Fast Cars and Bad Girls
Title | Fast Cars and Bad Girls PDF eBook |
Author | Deborah Paes de Barros |
Publisher | Peter Lang |
Pages | 228 |
Release | 2004 |
Genre | History |
ISBN | 9780820470870 |
Fast Cars and Bad Girls: Nomadic Subjects and Women's Road Stories explores the road narratives of women and the various ways their work re-maps American space. Moving from Mary Rowlandson's famous captivity narrative to the frontier texts of the American West to the postapocalyptic novels of postmodern experience, Fast Cars and Bad Girls interrogates the intersections of nomadic theory and contemporary feminism. What would happen, the text queries the reader, if Jack Kerouac had gone on the road with a baby in the back seat?

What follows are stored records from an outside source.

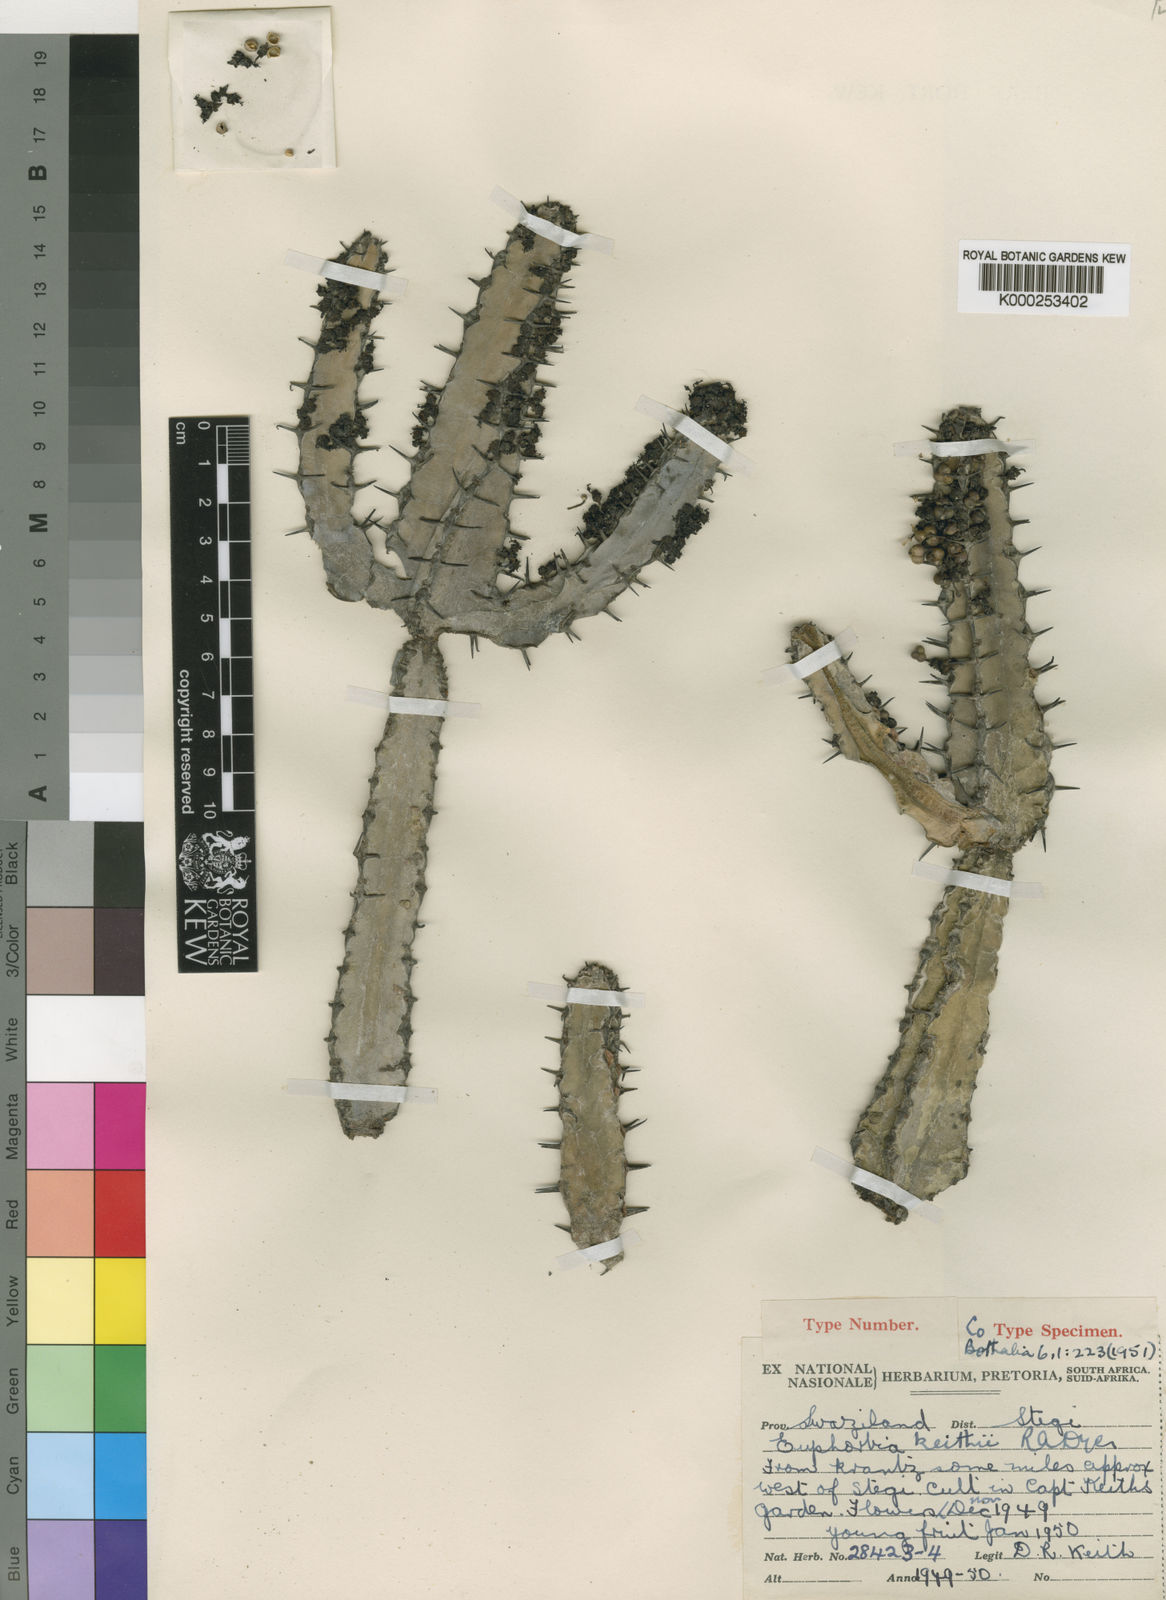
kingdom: Plantae
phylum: Tracheophyta
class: Magnoliopsida
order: Malpighiales
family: Euphorbiaceae
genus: Euphorbia
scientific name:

Women's road texts are different, insists author Deborah Paes de Barros; notions such as resistance to the West, the revision of the natural world, mother-daughter relationships, avant-garde angst, and feminist utopias construct this discussion of women travel writers.
Road-book America
Title | Road-book America PDF eBook |
Author | Rowland A. Sherrill |
Publisher | University of Illinois Press |
Pages | 404 |
Release | 2000 |
Genre | Literary Criticism |
ISBN | 9780252025464 |
In Road-Book America, Rowland A. Sherrill explores how the old picaresque tradition, embodied in such novels as Henry Fielding's Tom Jones and Daniel Defoe's Moll Flanders, opens to include a number of recent American texts, both fiction and nonfiction. Sketching the socially marginal, ingenuous, travelling characters common to old and new versions of the genre, Road-Book America is a wide-ranging and sophisticated discussion of the "new American picaresque", exemplified by William Least HeatMoon's Blue Highways, John Steinbeck's Travels with Charley, James Leo Herlihy's Midnight Cowboy, Bill Moyers's Listening to America, E. L. Doctorow's Billy Bathgate, and hundreds of other narratives published in the past four decades. Open, resilient, adaptable, and perennially hopeful, the protagonist of the new American picaresque follows a therapeutic path for the alienated modern self and lays the groundwork for spiritual renewal.